- [Source text]
# # # #

Los Angeles Dodgers – No. 11
- Pitcher
- Born: November 3, 2001 (age 24) Rikuzentakata, Iwate, Japan
- Bats: RightThrows: Right

Professional debut
- NPB: May 16, 2021, for the Chiba Lotte Marines
- MLB: March 19, 2025, for the Los Angeles Dodgers

NPB statistics (through 2024 season)
- Win–loss record: 29–15
- Earned run average: 2.10
- Strikeouts: 505

MLB statistics (through September 27, 2026)
- Win–loss record: 6–6
- Earned run average: 4.48
- Strikeouts: 151
- Stats at Baseball Reference

Teams
- Chiba Lotte Marines (2021–2024); Los Angeles Dodgers (2025–present);

Career highlights and awards
- NPB Pitched a perfect game on April 10, 2022; 2× NPB All-Star (2022, 2023); Chiba City Special Award "New Era Hometown Impressive Award" (2022); NPB/World records 19 Strikeouts in a single game (NPB record); 13 Consecutive Strikeouts in a single game (World record); MLB World Series champion (2025);

Medals
Men's baseball
Representing Japan
World Baseball Classic
| Gold medal – first place | 2023 Miami | Team |

= Roki Sasaki =

Japanese baseball player (born 2001)

Roki Sasaki (佐々木 朗希, Sasaki Rōki) is a Japanese professional baseball pitcher for the Los Angeles Dodgers of Major League Baseball (MLB). Nicknamed "The Monster of the Reiwa Era" (令和の怪物, Reiwa no Kaibutsu), he had previously played in Nippon Professional Baseball (NPB) for the Chiba Lotte Marines. He made his NPB debut in 2021 for the Marines

Sasaki set a new Japanese high school baseball record with a fastball recorded at 163 km/h. The Marines chose Sasaki with the first overall pick of the 2019 NPB draft, although he would not make his NPB debut until 2021. He threw a perfect game on April 10, 2022, in which he tied the NPB record for strikeouts in one game and set a new record for consecutive strikeouts.

Following the end of the 2024 Nippon Professional Baseball season, Sasaki was posted by the Marines and was signed by the Dodgers, making his MLB debut during the 2025 season. He won his first World Series title the same year, as the Dodgers defeated the Toronto Blue Jays in seven games.

# # # #

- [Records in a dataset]
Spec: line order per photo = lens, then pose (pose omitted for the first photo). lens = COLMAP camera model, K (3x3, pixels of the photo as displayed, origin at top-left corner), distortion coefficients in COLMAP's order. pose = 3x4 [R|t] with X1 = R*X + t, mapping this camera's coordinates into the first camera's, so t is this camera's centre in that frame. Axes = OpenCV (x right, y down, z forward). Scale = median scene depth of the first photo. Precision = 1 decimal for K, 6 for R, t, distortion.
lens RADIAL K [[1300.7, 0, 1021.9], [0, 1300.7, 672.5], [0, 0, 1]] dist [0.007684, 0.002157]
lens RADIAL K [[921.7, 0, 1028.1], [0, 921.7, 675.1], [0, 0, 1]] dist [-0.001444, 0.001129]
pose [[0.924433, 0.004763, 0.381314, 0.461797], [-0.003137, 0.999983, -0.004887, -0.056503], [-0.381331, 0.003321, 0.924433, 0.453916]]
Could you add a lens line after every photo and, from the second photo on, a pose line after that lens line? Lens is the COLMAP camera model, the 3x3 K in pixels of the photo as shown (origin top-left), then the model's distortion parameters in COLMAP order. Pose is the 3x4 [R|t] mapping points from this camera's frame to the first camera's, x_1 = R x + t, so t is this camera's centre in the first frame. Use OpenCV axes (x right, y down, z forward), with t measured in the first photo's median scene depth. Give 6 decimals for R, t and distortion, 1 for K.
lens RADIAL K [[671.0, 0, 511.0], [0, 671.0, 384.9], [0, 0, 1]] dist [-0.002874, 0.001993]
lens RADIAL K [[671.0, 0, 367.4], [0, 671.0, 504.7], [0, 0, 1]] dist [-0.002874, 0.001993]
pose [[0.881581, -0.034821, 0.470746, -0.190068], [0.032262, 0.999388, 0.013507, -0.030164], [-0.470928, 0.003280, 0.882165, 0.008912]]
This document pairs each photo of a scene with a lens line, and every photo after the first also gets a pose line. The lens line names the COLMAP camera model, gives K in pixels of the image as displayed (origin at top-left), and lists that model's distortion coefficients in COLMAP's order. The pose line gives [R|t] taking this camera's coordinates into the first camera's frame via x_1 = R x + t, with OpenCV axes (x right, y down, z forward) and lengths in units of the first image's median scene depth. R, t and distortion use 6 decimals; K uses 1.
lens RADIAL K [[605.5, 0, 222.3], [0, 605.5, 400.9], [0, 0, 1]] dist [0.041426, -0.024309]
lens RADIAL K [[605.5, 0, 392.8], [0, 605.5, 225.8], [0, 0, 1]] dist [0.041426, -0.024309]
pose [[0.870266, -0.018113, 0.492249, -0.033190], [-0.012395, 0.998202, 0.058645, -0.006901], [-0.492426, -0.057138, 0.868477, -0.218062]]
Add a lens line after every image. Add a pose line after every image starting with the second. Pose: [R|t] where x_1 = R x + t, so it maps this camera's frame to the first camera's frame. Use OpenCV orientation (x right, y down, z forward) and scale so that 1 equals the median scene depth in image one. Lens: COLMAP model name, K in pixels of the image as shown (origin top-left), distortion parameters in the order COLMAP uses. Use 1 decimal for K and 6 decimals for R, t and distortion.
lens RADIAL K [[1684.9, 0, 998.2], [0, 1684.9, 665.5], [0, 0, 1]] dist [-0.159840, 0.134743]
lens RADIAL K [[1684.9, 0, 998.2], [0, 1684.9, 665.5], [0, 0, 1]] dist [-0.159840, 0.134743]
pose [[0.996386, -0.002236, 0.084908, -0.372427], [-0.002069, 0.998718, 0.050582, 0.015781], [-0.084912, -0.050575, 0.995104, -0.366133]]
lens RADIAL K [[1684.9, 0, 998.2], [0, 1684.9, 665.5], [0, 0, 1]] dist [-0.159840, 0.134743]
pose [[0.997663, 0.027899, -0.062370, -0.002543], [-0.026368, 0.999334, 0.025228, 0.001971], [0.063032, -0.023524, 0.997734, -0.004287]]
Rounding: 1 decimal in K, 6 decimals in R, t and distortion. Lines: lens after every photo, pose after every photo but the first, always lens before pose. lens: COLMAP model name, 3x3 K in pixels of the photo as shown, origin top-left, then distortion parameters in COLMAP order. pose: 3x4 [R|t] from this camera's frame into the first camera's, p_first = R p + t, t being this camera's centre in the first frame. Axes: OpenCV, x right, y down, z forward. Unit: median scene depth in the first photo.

# # # #

- [What you will do]
a) In the Roki Sasaki profile, which pick did the Chiba Lotte Marines use to select Sasaki in the 2019 NPB draft?
b) Resume the Roki Sasaki profile, picking up after its final sentence about the Dodgers defeating the Toronto Blue Jays in the World Series.

- [Your responses]
a) The first overall pick.

b)
==Early life==
Sasaki was born on November 3, 2001, in Rikuzentakata, Iwate Prefecture. He was named after the villain Rouki from the Super Sentai show Hyakujuu Sentai Gaoranger, which was airing at the time. He was in the third grade when the province was hit by the 2011 Tōhoku earthquake. The resulting tsunami swept away his house. His father and grandparents died, while Sasaki, his mother, and his two brothers had to live in a nursing home during the recovery. The family moved to Ōfunato the next year and Sasaki began to play baseball at his new school. He graduated from Ōfunato High School in March 2020.

==Amateur career==
Though other high schools recruited Sasaki, he chose to attend Ofunato High School to remain with his teammates. He was nicknamed "the Monster of the Reiwa Era" (Reiwa no Kaibutsu 令和の怪物) because of his 163 km/h fastball in high school. His fastball velocity broke the Japanese high school record set by Shohei Ohtani, and Sasaki began to earn comparisons to Ohtani. His nickname is a reference to Daisuke Matsuzaka, who was known as "the Monster of the Heisei Era".

Major League Baseball (MLB) teams hoped that Sasaki would pursue an MLB career, but he opted to remain with his high school team during the Japanese High School Baseball Championship. Sasaki's manager rested him in the qualifying game where Ofunato was eliminated, drawing criticism. Sasaki announced that he would pitch in Nippon Professional Baseball (NPB), declaring for the NPB draft.

==Professional career==
===Chiba Lotte Marines===
====2019–2021====
After four teams attempted to select Sasaki in the 2019 NPB draft, the Chiba Lotte Marines of NPB's Pacific League won the lottery for the rights to the first overall selection, and selected Sasaki. He received a signing bonus of . To protect his arm, the Marines did not allow Sasaki to appear in a game during the 2020 season. He made his NPB debut on May 16, 2021. For the 2021 season, Sasaki had a 3–2 win–loss record, a 2.27 earned run average (ERA), and 68 strikeouts in 63 1/3 innings pitched across 11 appearances. Sasaki made his postseason debut for the Marines in the 2021 Pacific League Climax Series, striking out 10 batters while allowing one run in six innings, as Lotte defeated the Tohoku Rakuten Golden Eagles.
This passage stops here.